EXERCISE BRIEF:
In the forum thread about dovetail drawer bottoms, what kind of dovetail does the first poster plan to use for the drawer front?

EXCERPT TO READ:
□ □ □ □ □ □ □

# Dovetail Drawer Bottom?



## Maveric777 (Dec 23, 2009)

Ok… I know this sounds like a dumb question, but I been racking my head for weeks over this dilemma. I am attempting hand cut dovetails in my latest project for the small drawers. I am confused as to how to hide the dado on the back of the box using a through dovetail. I am going to use a half blind for the front so that is no issue. Just that dern back is kicking my butt.

I am thinking on the back panel of the drawer I should leave a key (I don't know a technical term) that will slide into the side of the drawers dado to fill it. Is this right? I been looking at countless pictures and can't see a good example as to how it is done.

I know there are countless ways to skin a cat. I just want to figure out the tried and true way to do it….lol

Thanks for any heads up….


----------



## FlWoodRat (Sep 12, 2007)

*Dan,*

*Rule #1*.. Don't worry about it. The rear DT's/dado can not be seen unless you remove the drawer.
Cut your drawer bottom dado in the sides and front piece such that the dado is fully within the pin/tail. You don't want overlap.

□ □ □ □ □ □ □

SUPPLIED INFORMATION:
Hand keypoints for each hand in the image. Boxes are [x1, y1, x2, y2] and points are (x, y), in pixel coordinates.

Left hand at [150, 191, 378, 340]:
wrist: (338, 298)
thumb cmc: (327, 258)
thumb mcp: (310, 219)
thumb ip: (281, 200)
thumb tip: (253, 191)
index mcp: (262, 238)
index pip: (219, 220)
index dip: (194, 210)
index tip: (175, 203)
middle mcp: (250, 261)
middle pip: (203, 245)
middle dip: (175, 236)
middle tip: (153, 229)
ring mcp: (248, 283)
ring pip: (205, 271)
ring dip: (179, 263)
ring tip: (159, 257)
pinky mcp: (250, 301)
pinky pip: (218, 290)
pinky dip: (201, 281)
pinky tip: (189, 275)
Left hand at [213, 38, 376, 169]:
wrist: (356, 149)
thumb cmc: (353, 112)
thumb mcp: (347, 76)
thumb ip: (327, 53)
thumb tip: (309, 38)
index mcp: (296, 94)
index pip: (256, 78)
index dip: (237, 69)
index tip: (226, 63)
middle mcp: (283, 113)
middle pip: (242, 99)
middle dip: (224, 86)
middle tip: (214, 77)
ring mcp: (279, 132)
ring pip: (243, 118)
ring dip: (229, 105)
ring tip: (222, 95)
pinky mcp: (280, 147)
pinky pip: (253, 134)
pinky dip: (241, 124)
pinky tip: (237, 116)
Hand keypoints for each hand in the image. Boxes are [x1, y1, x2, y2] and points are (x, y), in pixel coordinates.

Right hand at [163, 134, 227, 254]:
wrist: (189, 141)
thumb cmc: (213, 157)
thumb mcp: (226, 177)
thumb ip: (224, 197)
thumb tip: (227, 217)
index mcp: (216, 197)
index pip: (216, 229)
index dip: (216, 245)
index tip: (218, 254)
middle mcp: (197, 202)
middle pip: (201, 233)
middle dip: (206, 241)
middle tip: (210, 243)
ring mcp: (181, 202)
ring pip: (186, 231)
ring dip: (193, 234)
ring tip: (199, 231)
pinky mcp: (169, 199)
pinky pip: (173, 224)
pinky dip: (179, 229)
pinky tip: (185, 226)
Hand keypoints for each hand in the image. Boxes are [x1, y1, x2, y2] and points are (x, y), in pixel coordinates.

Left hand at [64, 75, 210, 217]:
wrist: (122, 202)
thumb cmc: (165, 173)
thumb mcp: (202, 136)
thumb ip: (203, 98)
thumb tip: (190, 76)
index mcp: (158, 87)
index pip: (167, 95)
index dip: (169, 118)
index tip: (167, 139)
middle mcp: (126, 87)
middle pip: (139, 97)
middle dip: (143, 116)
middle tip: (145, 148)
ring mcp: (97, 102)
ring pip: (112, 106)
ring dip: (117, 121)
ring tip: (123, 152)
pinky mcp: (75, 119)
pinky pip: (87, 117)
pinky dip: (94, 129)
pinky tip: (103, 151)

□ □ □ □ □ □ □

EXERCISE SOLUTION:
A half blind dovetail.